Thursday, October 02, 2014
In fact, the accused teacher is in police custody, enjoying the hospitality of the state while he awaits trial. There's no one bickering over whether or not this man ought to be placed in a classroom tomorrow. I'd argue that anyone who sleeps with students has fundamentally broken the trust we place in them as teachers. There's simply no defense for such actions. People who do things like that belong in prison.
Nonetheless, in the United States of America, people charged with crimes are entitled to trials. They're entitled to defend themselves against those who charge them, and face their accusers. That's a necessary step, because sometimes their accusers are incorrect. If that's the case, they ought to be able to prove it.
It's the American way.
It ought to also be the American way that we refrain from firing people without cause. Teachers have been fired for their political beliefs, their sexual orientation, and even the offense of getting pregnant. Were it not for tenure, such things would be happening right now. I've no doubt Campbell Brown and whoever finances her would jump for joy. The history of countries that have targeted teachers is not a particularly proud one.

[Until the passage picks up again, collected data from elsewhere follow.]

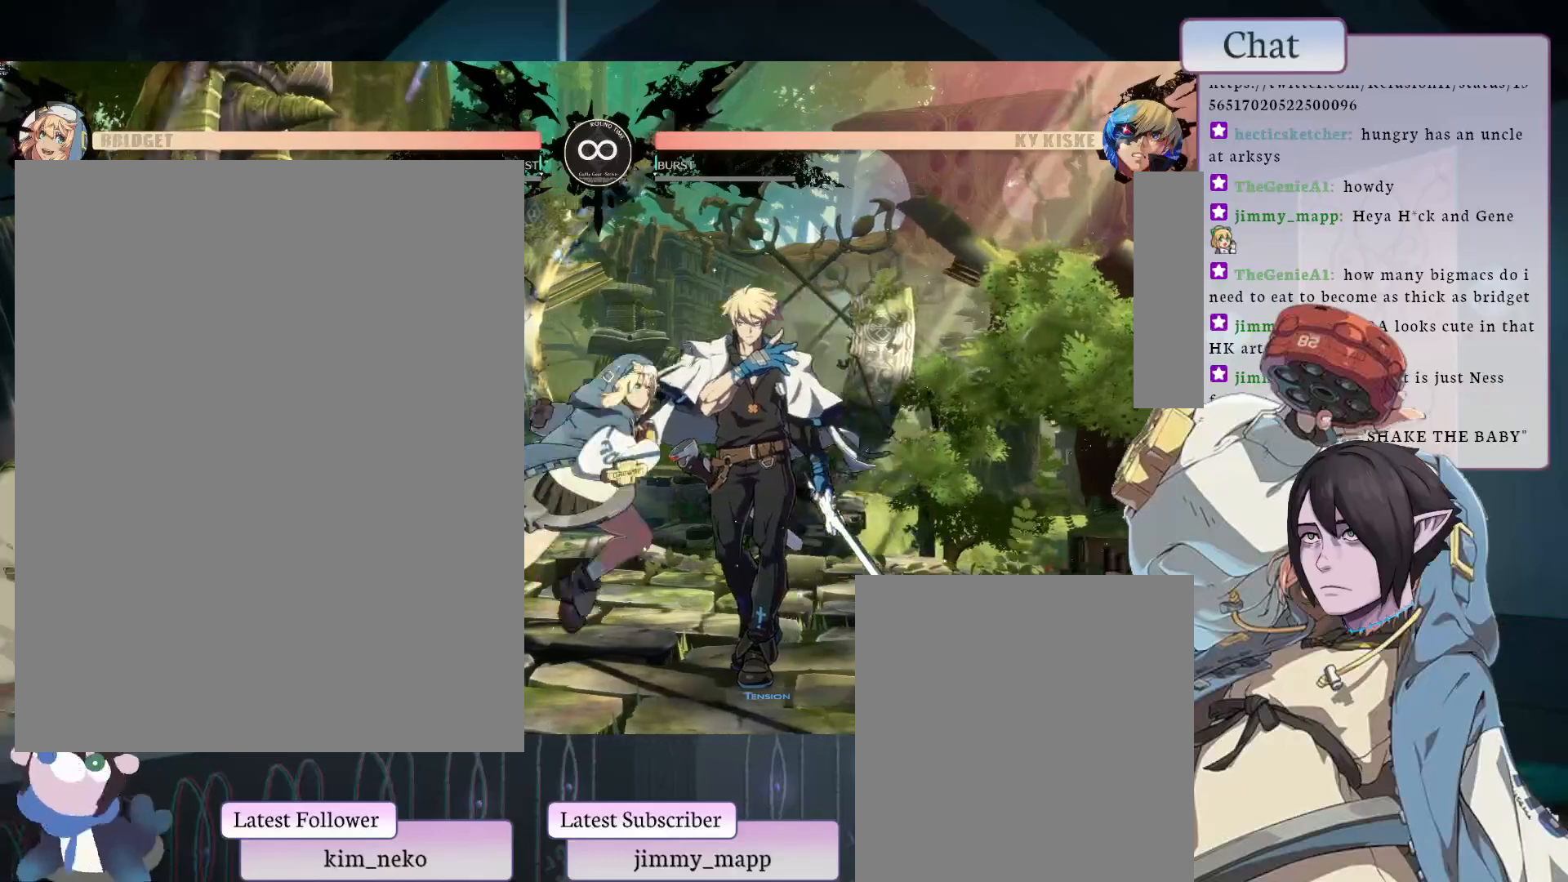
Gameplay with a controller (arcade stick); each line is a JSON object with the inputs held at the frame after it. "events" lists button and stick changes between this image and that frame as [ms after this image, input, new state], when the widget could be followed in between. Not read: L3 R3.
{"buttons": ["R2"], "left_stick": "center", "events": [[100, "L1", "down"], [233, "L1", "up"], [267, "R2", "down"], [333, "R2", "up"], [383, "R2", "down"]]}
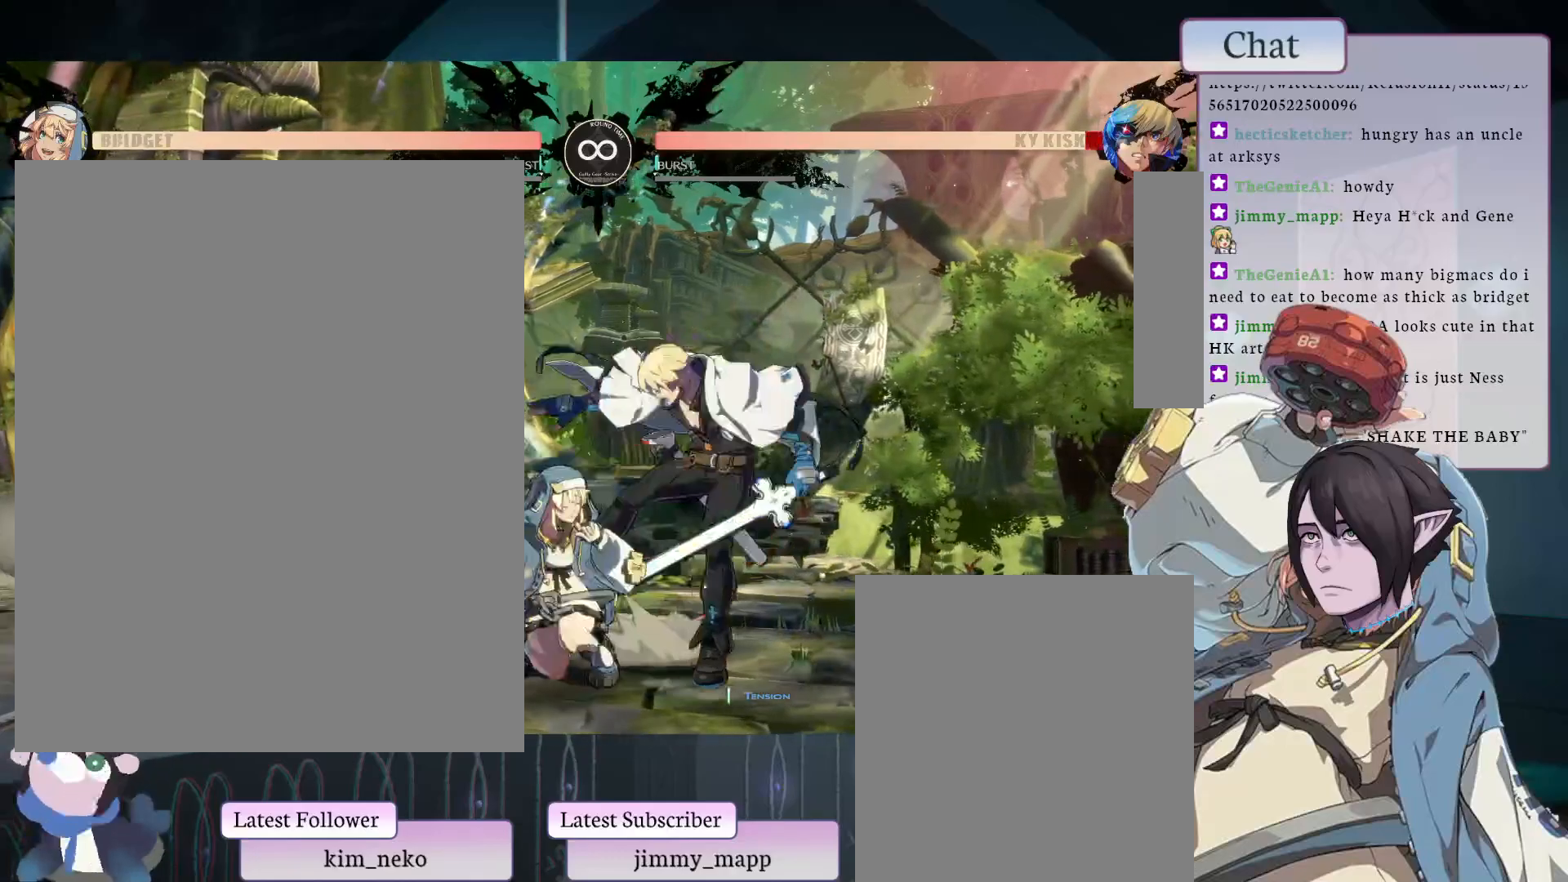
{"buttons": ["TRIANGLE"], "left_stick": "center", "events": [[33, "R2", "up"], [433, "TRIANGLE", "down"]]}
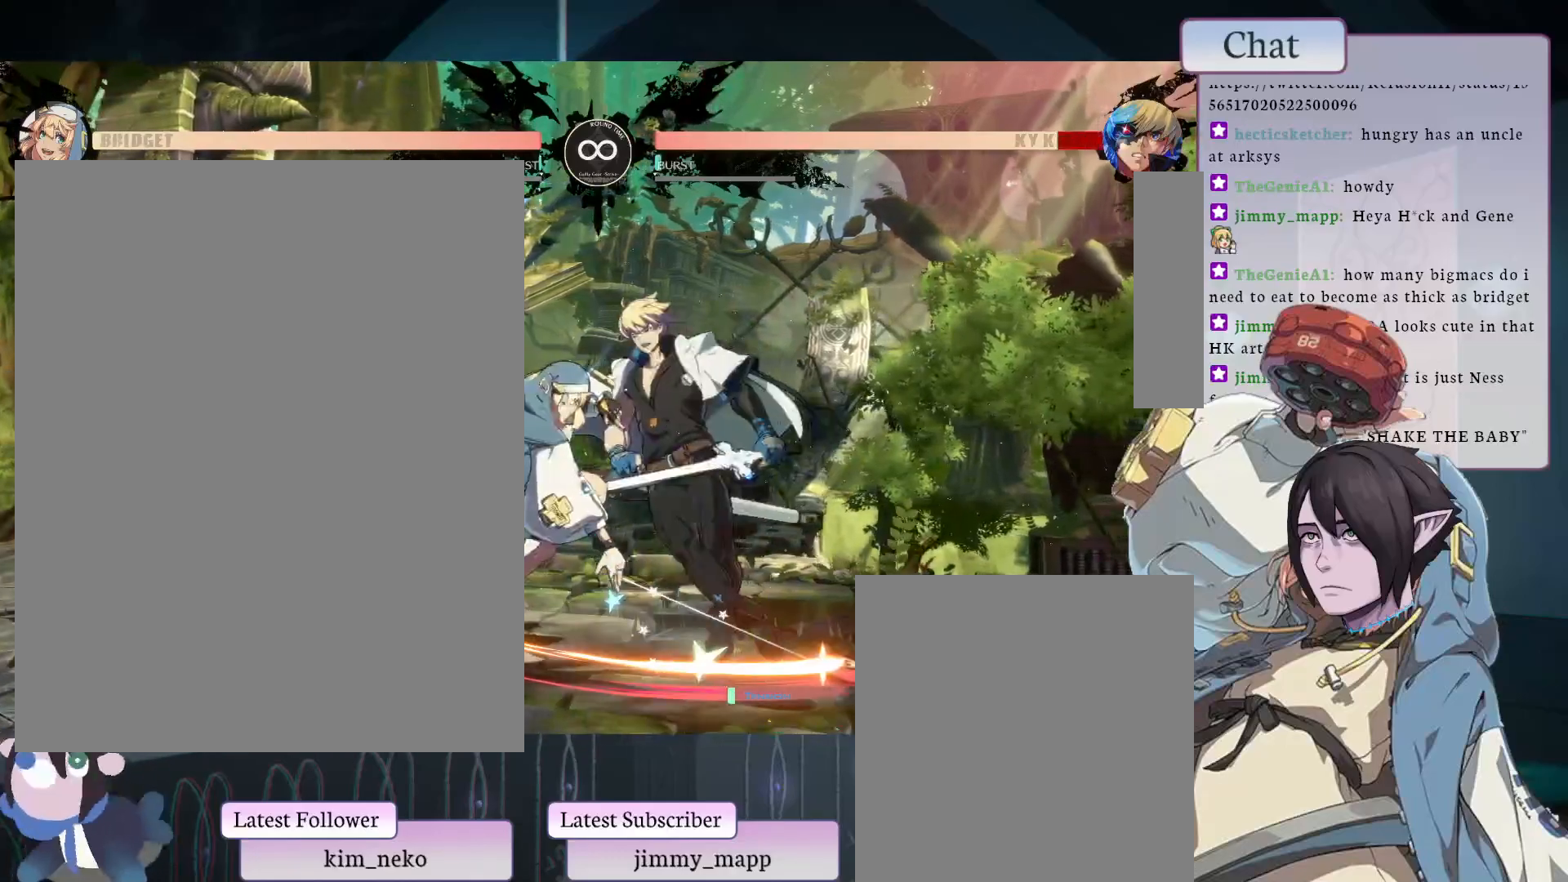
{"buttons": ["TRIANGLE"], "left_stick": "center", "events": [[150, "TRIANGLE", "up"], [400, "TRIANGLE", "down"]]}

It's certainly true a lot of Americans are "at will" employees, and can be fired for a bad haircut. People will ask why teachers need special privileges. I'd argue that we shouldn't have special privileges, but rather everyone should have some degree of due process. I'd also argue that it behooves us, as role models, to speak the truth and act in our students' best interests. To do that, we have to challenge a lot of the mythology that passes for educational philosophy.
We're living in interesting times, where hedge funders exploit the system, corporations often pay no taxes, and teachers are public enemy number one. Only in a system like this could a parasite like Campbell Brown thrive. If we really do bad things, there ought to be consequences. But they ought not to be meted out by our accusers, as Brown seeks. If we break the law, we ought to face the consequences there too. But even teachers are entitled to a trial.
Regardless, painting all teachers by the actions of one, or a few, is not only absurd, but also unforgivable and downright bigoted.